TASK DESCRIPTION →
The lines to extract run from the start of the records through the line with "DOI: 10.29322/IJSRP.8.10.2018.p8283", both ends included; drop the pictures.

GIVEN ENTRIES →
§ §

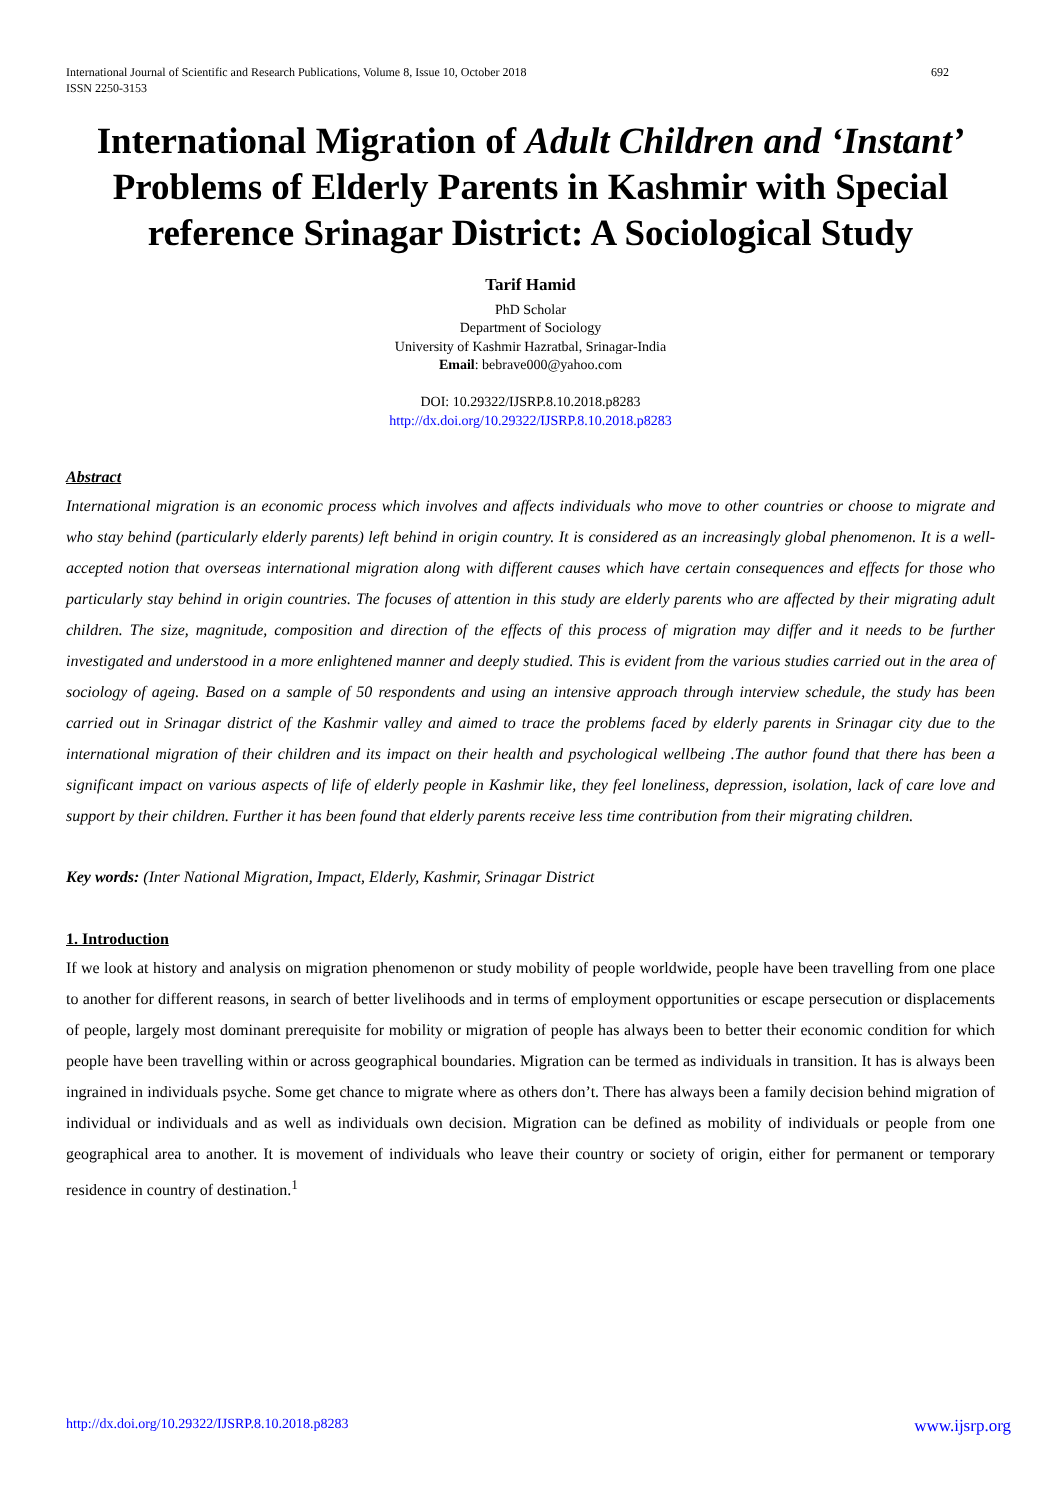International Journal of Scientific and Research Publications, Volume 8, Issue 10, October 2018
ISSN 2250-3153
692
International Migration of Adult Children and ‘Instant’ Problems of Elderly Parents in Kashmir with Special reference Srinagar District: A Sociological Study
Tarif Hamid
PhD Scholar
Department of Sociology
University of Kashmir Hazratbal, Srinagar-India
Email: bebrave000@yahoo.com
DOI: 10.29322/IJSRP.8.10.2018.p8283
http://dx.doi.org/10.29322/IJSRP.8.10.2018.p8283
Abstract
International migration is an economic process which involves and affects individuals who move to other countries or choose to migrate and who stay behind (particularly elderly parents) left behind in origin country. It is considered as an increasingly global phenomenon. It is a well-accepted notion that overseas international migration along with different causes which have certain consequences and effects for those who particularly stay behind in origin countries. The focuses of attention in this study are elderly parents who are affected by their migrating adult children. The size, magnitude, composition and direction of the effects of this process of migration may differ and it needs to be further investigated and understood in a more enlightened manner and deeply studied. This is evident from the various studies carried out in the area of sociology of ageing. Based on a sample of 50 respondents and using an intensive approach through interview schedule, the study has been carried out in Srinagar district of the Kashmir valley and aimed to trace the problems faced by elderly parents in Srinagar city due to the international migration of their children and its impact on their health and psychological wellbeing .The author found that there has been a significant impact on various aspects of life of elderly people in Kashmir like, they feel loneliness, depression, isolation, lack of care love and support by their children. Further it has been found that elderly parents receive less time contribution from their migrating children.
Key words: (Inter National Migration, Impact, Elderly, Kashmir, Srinagar District
1. Introduction
If we look at history and analysis on migration phenomenon or study mobility of people worldwide, people have been travelling from one place to another for different reasons, in search of better livelihoods and in terms of employment opportunities or escape persecution or displacements of people, largely most dominant prerequisite for mobility or migration of people has always been to better their economic condition for which people have been travelling within or across geographical boundaries. Migration can be termed as individuals in transition. It has is always been ingrained in individuals psyche. Some get chance to migrate where as others don’t. There has always been a family decision behind migration of individual or individuals and as well as individuals own decision. Migration can be defined as mobility of individuals or people from one geographical area to another. It is movement of individuals who leave their country or society of origin, either for permanent or temporary residence in country of destination.<sup>1</sup>
http://dx.doi.org/10.29322/IJSRP.8.10.2018.p8283 www.ijsrp.org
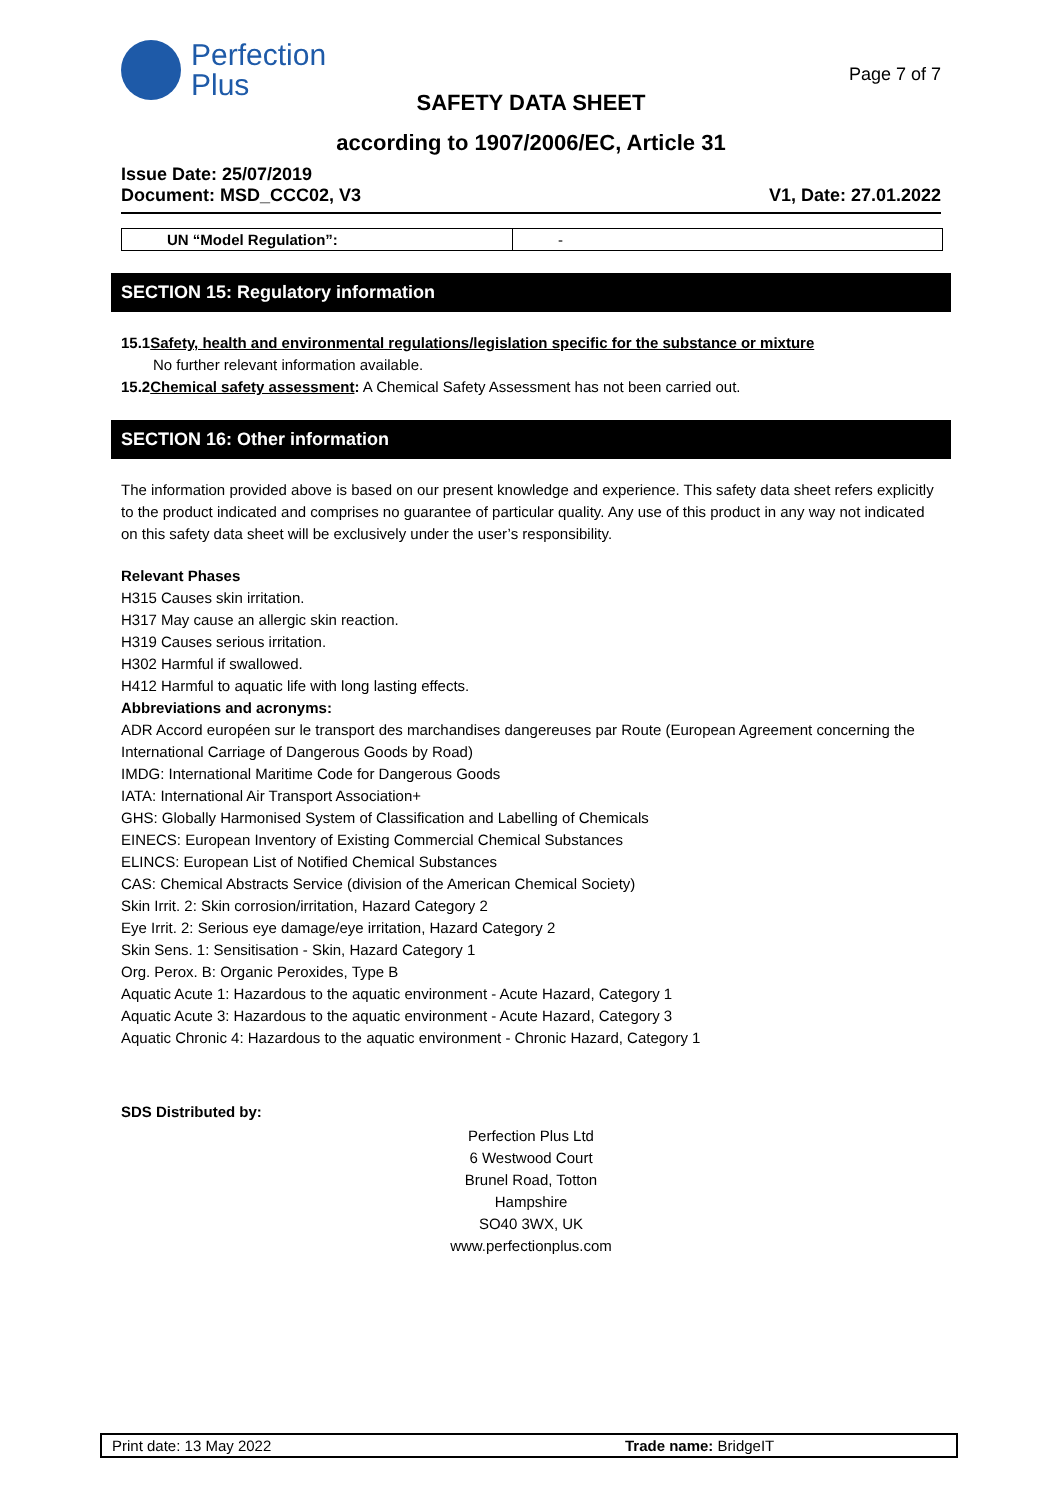Perfection
Plus
Page 7 of 7
SAFETY DATA SHEET
according to 1907/2006/EC, Article 31
Issue Date: 25/07/2019
Document: MSD_CCC02, V3 V1, Date: 27.01.2022
| UN “Model Regulation”: | - |
SECTION 15: Regulatory information
15.1Safety, health and environmental regulations/legislation specific for the substance or mixture
No further relevant information available.
15.2Chemical safety assessment: A Chemical Safety Assessment has not been carried out.
SECTION 16: Other information
The information provided above is based on our present knowledge and experience. This safety data sheet refers explicitly to the product indicated and comprises no guarantee of particular quality. Any use of this product in any way not indicated on this safety data sheet will be exclusively under the user’s responsibility.
Relevant Phases
H315 Causes skin irritation.
H317 May cause an allergic skin reaction.
H319 Causes serious irritation.
H302 Harmful if swallowed.
H412 Harmful to aquatic life with long lasting effects.
Abbreviations and acronyms:
ADR Accord européen sur le transport des marchandises dangereuses par Route (European Agreement concerning the International Carriage of Dangerous Goods by Road)
IMDG: International Maritime Code for Dangerous Goods
IATA: International Air Transport Association+
GHS: Globally Harmonised System of Classification and Labelling of Chemicals
EINECS: European Inventory of Existing Commercial Chemical Substances
ELINCS: European List of Notified Chemical Substances
CAS: Chemical Abstracts Service (division of the American Chemical Society)
Skin Irrit. 2: Skin corrosion/irritation, Hazard Category 2
Eye Irrit. 2: Serious eye damage/eye irritation, Hazard Category 2
Skin Sens. 1: Sensitisation - Skin, Hazard Category 1
Org. Perox. B: Organic Peroxides, Type B
Aquatic Acute 1: Hazardous to the aquatic environment - Acute Hazard, Category 1
Aquatic Acute 3: Hazardous to the aquatic environment - Acute Hazard, Category 3
Aquatic Chronic 4: Hazardous to the aquatic environment - Chronic Hazard, Category 1
SDS Distributed by:
Perfection Plus Ltd
6 Westwood Court
Brunel Road, Totton
Hampshire
SO40 3WX, UK
www.perfectionplus.com
Print date: 13 May 2022 Trade name: BridgeIT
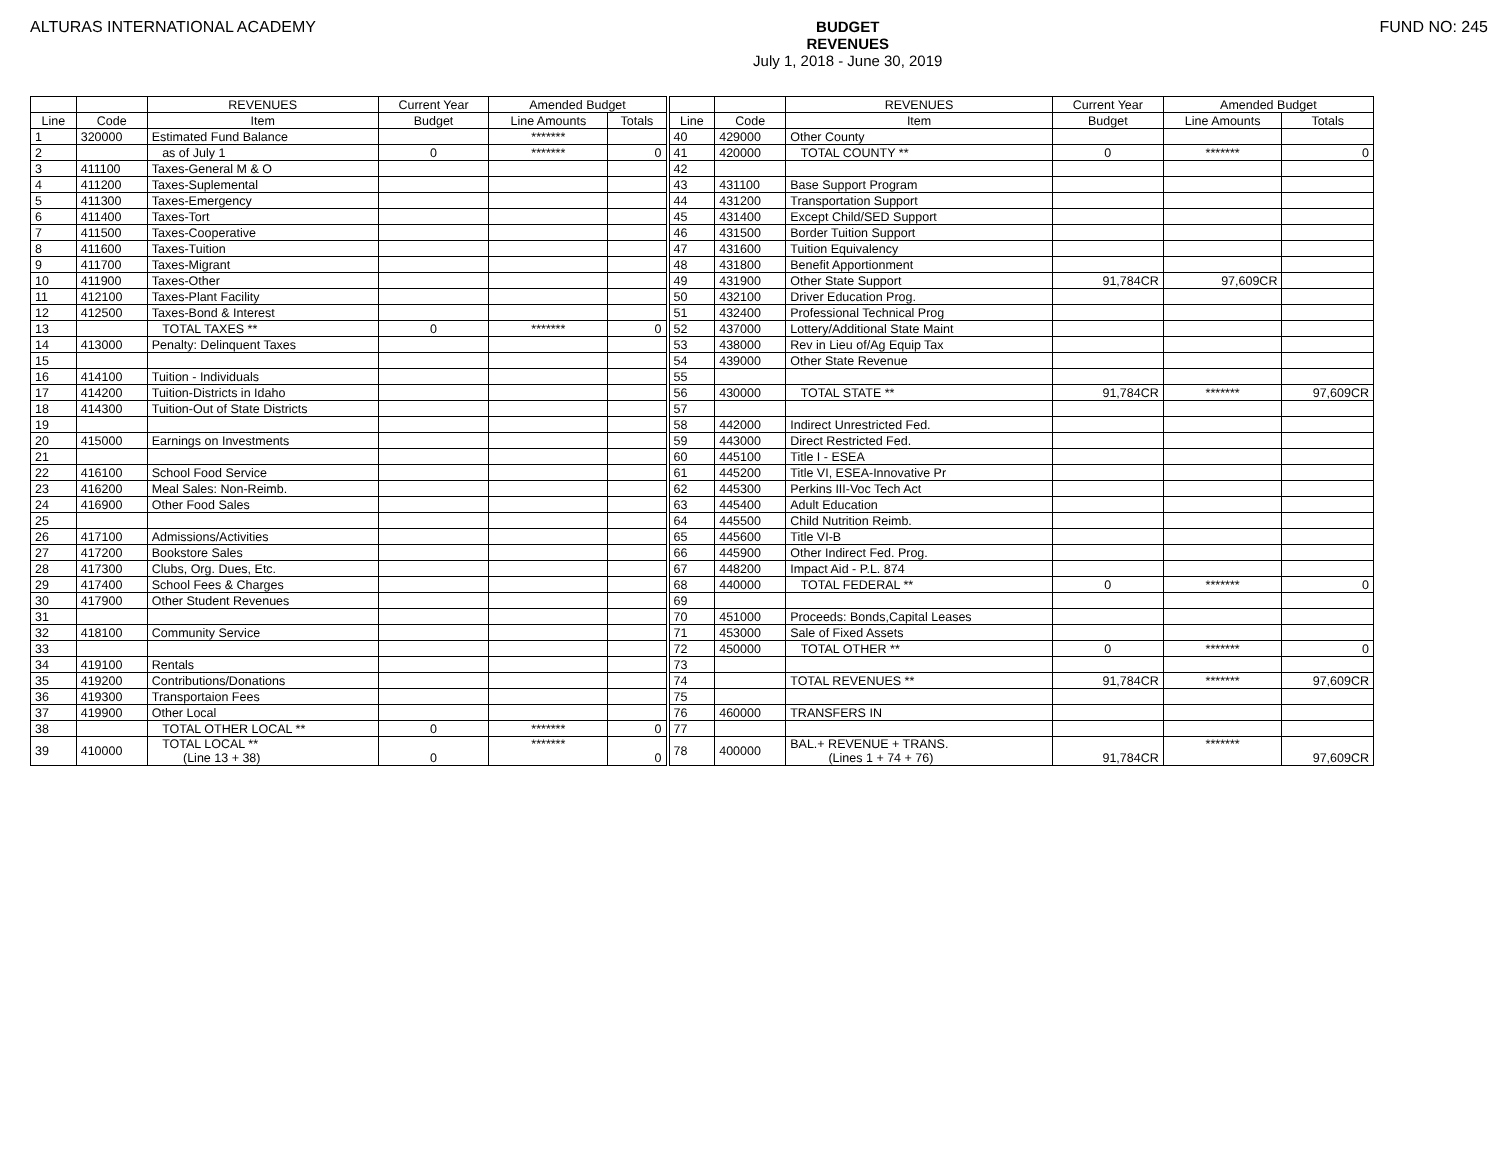ALTURAS INTERNATIONAL ACADEMY BUDGET
REVENUES
July 1, 2018 - June 30, 2019
FUND NO: 245
| | | REVENUES | Current Year | Amended Budget | | | | | REVENUES | Current Year | Amended Budget | |
| Line | Code | Item | Budget | Line Amounts | Totals | | Line | Code | Item | Budget | Line Amounts | Totals |
| 1 | 320000 | Estimated Fund Balance | | ******* | | | 40 | 429000 | Other County | | | |
| 2 | | as of July 1 | 0 | ******* | 0 | | 41 | 420000 | TOTAL COUNTY ** | 0 | ******* | 0 |
| 3 | 411100 | Taxes-General M & O | | | | | 42 | | | | | |
| 4 | 411200 | Taxes-Suplemental | | | | | 43 | 431100 | Base Support Program | | | |
| 5 | 411300 | Taxes-Emergency | | | | | 44 | 431200 | Transportation Support | | | |
| 6 | 411400 | Taxes-Tort | | | | | 45 | 431400 | Except Child/SED Support | | | |
| 7 | 411500 | Taxes-Cooperative | | | | | 46 | 431500 | Border Tuition Support | | | |
| 8 | 411600 | Taxes-Tuition | | | | | 47 | 431600 | Tuition Equivalency | | | |
| 9 | 411700 | Taxes-Migrant | | | | | 48 | 431800 | Benefit Apportionment | | | |
| 10 | 411900 | Taxes-Other | | | | | 49 | 431900 | Other State Support | 91,784CR | 97,609CR | |
| 11 | 412100 | Taxes-Plant Facility | | | | | 50 | 432100 | Driver Education Prog. | | | |
| 12 | 412500 | Taxes-Bond & Interest | | | | | 51 | 432400 | Professional Technical Prog | | | |
| 13 | | TOTAL TAXES ** | 0 | ******* | 0 | | 52 | 437000 | Lottery/Additional State Maint | | | |
| 14 | 413000 | Penalty: Delinquent Taxes | | | | | 53 | 438000 | Rev in Lieu of/Ag Equip Tax | | | |
| 15 | | | | | | | 54 | 439000 | Other State Revenue | | | |
| 16 | 414100 | Tuition - Individuals | | | | | 55 | | | | | |
| 17 | 414200 | Tuition-Districts in Idaho | | | | | 56 | 430000 | TOTAL STATE ** | 91,784CR | ******* | 97,609CR |
| 18 | 414300 | Tuition-Out of State Districts | | | | | 57 | | | | | |
| 19 | | | | | | | 58 | 442000 | Indirect Unrestricted Fed. | | | |
| 20 | 415000 | Earnings on Investments | | | | | 59 | 443000 | Direct Restricted Fed. | | | |
| 21 | | | | | | | 60 | 445100 | Title I - ESEA | | | |
| 22 | 416100 | School Food Service | | | | | 61 | 445200 | Title VI, ESEA-Innovative Pr | | | |
| 23 | 416200 | Meal Sales: Non-Reimb. | | | | | 62 | 445300 | Perkins III-Voc Tech Act | | | |
| 24 | 416900 | Other Food Sales | | | | | 63 | 445400 | Adult Education | | | |
| 25 | | | | | | | 64 | 445500 | Child Nutrition Reimb. | | | |
| 26 | 417100 | Admissions/Activities | | | | | 65 | 445600 | Title VI-B | | | |
| 27 | 417200 | Bookstore Sales | | | | | 66 | 445900 | Other Indirect Fed. Prog. | | | |
| 28 | 417300 | Clubs, Org. Dues, Etc. | | | | | 67 | 448200 | Impact Aid - P.L. 874 | | | |
| 29 | 417400 | School Fees & Charges | | | | | 68 | 440000 | TOTAL FEDERAL ** | 0 | ******* | 0 |
| 30 | 417900 | Other Student Revenues | | | | | 69 | | | | | |
| 31 | | | | | | | 70 | 451000 | Proceeds: Bonds,Capital Leases | | | |
| 32 | 418100 | Community Service | | | | | 71 | 453000 | Sale of Fixed Assets | | | |
| 33 | | | | | | | 72 | 450000 | TOTAL OTHER ** | 0 | ******* | 0 |
| 34 | 419100 | Rentals | | | | | 73 | | | | | |
| 35 | 419200 | Contributions/Donations | | | | | 74 | | TOTAL REVENUES ** | 91,784CR | ******* | 97,609CR |
| 36 | 419300 | Transportaion Fees | | | | | 75 | | | | | |
| 37 | 419900 | Other Local | | | | | 76 | 460000 | TRANSFERS IN | | | |
| 38 | | TOTAL OTHER LOCAL ** | 0 | ******* | 0 | | 77 | | | | | |
| 39 | 410000 | TOTAL LOCAL ** (Line 13 + 38) | 0 | ******* | 0 | | 78 | 400000 | BAL.+ REVENUE + TRANS. (Lines 1 + 74 + 76) | 91,784CR | ******* | 97,609CR |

§ §

EXERCISE RESPONSE →
International Journal of Scientific and Research Publications, Volume 8, Issue 10, October 2018
ISSN 2250-3153
692
International Migration of Adult Children and ‘Instant’ Problems of Elderly Parents in Kashmir with Special reference Srinagar District: A Sociological Study
Tarif Hamid
PhD Scholar
Department of Sociology
University of Kashmir Hazratbal, Srinagar-India
Email: bebrave000@yahoo.com
DOI: 10.29322/IJSRP.8.10.2018.p8283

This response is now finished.